Exercise text
□ □ □ □
Ndirangu & another v Commissioner for Co-operative Development; Kenya North America Diaspora Sacco Society (Interested Party) [2025] KEHC 8529 (KLR) | Taxation Of Costs | Esheria

Ndirangu & another v Commissioner for Co-operative Development; Kenya North America Diaspora Sacco Society (Interested Party) [2025] KEHC 8529 (KLR)

Full Case Text

Ndirangu & another v Commissioner for Co-operative Development; Kenya North America Diaspora Sacco Society (Interested Party) (Application E118 of 2022) [2025] KEHC 8529 (KLR) (Judicial Review) (16 June 2025) (Ruling)

Neutral citation: [2025] KEHC 8529 (KLR)

Republic of Kenya

In the High Court at Nairobi (Milimani Law Courts)

Judicial Review

Application E118 of 2022

JM Chigiti, J

June 16, 2025

Between

Margaret Wacu Ndirangu

1st Applicant

Lucy Ndegwa Mckenzie

2nd Applicant

and

Commissioner for Co-operative Development

Respondent

and

Kenya North America Diaspora Sacco Society

Interested Party

Ruling

1. The application before this Court is the Chamber Summons dated 15th May, 2024 the application is brought Under Rule 11 of the Advocates Remuneration Order 2014. It seeks the following orders:1. The Honorable Court be pleased to review the amount of costs awarded to the interested party as instructions fees.2. The Honourable Court be pleased to review and set aside the costs in service fees awarded as charged in items 7, 13, 16, 23 and 24 of the Interested Party’s Bill of Costs.
□ □ □ □
Records provided
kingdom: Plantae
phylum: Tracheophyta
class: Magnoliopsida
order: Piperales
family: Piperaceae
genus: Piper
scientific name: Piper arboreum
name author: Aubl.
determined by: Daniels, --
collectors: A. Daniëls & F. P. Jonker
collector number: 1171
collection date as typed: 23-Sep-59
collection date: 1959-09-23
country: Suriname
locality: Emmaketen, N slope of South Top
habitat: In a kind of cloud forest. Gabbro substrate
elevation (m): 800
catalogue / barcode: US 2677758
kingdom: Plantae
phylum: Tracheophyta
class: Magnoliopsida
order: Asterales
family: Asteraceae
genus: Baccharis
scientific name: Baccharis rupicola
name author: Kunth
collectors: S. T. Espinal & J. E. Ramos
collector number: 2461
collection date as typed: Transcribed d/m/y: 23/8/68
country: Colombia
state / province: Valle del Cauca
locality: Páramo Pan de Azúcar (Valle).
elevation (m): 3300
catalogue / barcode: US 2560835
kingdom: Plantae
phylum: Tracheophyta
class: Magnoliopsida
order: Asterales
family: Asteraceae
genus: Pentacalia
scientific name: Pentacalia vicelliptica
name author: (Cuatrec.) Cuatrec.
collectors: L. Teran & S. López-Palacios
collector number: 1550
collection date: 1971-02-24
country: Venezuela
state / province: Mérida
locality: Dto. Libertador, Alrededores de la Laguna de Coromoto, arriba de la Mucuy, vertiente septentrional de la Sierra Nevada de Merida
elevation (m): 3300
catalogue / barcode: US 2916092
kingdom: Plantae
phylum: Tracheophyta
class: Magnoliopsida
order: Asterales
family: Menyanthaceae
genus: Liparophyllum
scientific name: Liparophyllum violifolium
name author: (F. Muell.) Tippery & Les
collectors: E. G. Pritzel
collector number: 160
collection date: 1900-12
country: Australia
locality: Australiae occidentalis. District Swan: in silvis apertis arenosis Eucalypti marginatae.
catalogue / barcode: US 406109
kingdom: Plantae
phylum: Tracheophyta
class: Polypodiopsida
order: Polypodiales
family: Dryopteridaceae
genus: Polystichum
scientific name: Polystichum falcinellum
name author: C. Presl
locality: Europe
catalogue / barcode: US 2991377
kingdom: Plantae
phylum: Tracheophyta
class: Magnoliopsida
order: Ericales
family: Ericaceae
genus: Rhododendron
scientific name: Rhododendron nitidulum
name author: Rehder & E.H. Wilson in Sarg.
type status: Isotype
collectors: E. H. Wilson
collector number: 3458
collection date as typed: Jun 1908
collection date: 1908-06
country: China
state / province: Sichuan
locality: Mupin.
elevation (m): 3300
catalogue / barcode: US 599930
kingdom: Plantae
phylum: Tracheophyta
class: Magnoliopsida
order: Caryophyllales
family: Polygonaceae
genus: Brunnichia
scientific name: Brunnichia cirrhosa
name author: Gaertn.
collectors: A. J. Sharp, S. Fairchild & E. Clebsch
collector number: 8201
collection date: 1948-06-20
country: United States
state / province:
□ □ □ □
Apply what you read
a - Please output the passage of the court ruling between "Full Case Text" and "Review) (16 June 2025) (Ruling)", inclusive, with no changes.
b - According to the court ruling, under what rule is the Chamber Summons brought?
The entries have no connection to the court ruling.

Answers for the exercise
a -
Full Case Text

Ndirangu & another v Commissioner for Co-operative Development; Kenya North America Diaspora Sacco Society (Interested Party) (Application E118 of 2022) [2025] KEHC 8529 (KLR) (Judicial Review) (16 June 2025) (Ruling)

b - Rule 11 of the Advocates Remuneration Order 2014.